▸ The task
Taking each line of the material below in turn, count those containing the string "ankle". Provide the number alone.

▸ Data section
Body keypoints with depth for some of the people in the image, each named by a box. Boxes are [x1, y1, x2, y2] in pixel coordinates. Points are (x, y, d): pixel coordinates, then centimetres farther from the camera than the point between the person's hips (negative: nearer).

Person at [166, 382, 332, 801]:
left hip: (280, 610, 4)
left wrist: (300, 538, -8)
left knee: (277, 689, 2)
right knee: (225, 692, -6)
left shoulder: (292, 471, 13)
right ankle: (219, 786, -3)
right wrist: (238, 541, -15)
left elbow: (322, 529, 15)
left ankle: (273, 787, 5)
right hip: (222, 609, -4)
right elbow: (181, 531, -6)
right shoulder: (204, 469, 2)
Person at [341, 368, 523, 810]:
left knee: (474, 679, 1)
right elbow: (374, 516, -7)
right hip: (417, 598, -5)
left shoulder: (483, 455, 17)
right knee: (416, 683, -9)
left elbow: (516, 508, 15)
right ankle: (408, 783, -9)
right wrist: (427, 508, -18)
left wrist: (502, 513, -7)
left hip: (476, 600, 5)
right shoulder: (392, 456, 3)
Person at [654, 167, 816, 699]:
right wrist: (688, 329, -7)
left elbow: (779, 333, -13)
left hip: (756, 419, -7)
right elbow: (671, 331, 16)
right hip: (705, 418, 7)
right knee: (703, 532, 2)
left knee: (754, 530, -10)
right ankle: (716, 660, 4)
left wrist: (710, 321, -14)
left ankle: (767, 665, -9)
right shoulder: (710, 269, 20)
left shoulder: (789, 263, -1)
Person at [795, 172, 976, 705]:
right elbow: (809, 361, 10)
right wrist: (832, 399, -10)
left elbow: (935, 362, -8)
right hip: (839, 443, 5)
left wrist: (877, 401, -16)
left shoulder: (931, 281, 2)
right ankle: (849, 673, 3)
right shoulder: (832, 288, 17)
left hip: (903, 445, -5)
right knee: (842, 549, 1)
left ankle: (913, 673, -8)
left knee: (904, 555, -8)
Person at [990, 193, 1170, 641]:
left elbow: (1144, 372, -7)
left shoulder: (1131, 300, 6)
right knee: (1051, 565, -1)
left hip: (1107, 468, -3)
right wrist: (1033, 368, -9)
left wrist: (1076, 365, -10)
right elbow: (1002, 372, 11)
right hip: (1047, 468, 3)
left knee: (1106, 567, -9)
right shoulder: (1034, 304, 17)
---
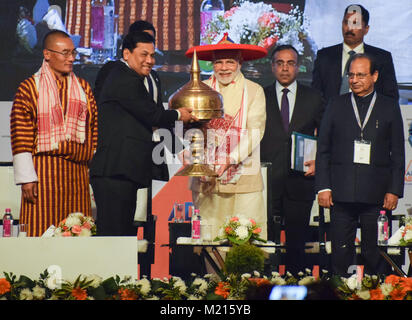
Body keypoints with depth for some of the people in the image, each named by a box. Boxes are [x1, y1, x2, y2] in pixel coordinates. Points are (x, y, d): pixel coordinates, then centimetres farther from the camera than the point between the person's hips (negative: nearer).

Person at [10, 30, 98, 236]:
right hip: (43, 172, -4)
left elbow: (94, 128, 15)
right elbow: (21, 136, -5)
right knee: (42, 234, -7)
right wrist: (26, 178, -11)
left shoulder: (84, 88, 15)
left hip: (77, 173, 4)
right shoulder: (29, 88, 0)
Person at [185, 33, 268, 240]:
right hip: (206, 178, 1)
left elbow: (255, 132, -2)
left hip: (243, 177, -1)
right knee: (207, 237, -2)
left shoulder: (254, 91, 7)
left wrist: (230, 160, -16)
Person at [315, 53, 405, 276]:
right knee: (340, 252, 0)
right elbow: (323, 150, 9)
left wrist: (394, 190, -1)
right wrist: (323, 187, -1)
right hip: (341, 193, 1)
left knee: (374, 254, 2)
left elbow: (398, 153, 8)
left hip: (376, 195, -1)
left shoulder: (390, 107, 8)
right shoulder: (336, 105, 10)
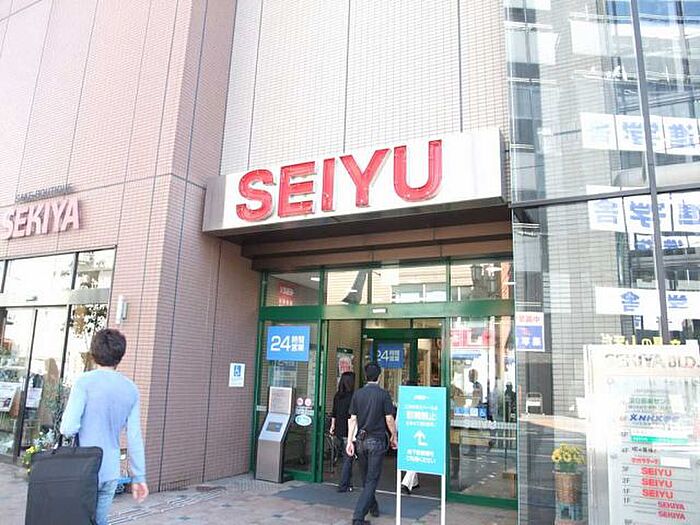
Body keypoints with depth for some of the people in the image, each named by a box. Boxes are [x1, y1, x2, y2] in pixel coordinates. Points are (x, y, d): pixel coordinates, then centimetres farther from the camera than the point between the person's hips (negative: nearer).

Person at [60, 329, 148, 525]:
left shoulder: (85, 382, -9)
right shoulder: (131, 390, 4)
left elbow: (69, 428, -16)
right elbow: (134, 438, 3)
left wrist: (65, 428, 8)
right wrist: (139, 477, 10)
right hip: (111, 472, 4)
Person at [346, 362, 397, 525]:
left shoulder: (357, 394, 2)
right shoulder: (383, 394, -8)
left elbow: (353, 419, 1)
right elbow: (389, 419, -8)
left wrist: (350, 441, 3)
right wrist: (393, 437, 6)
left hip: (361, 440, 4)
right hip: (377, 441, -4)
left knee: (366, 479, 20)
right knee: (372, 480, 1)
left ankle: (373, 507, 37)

▸ Exercise solution
8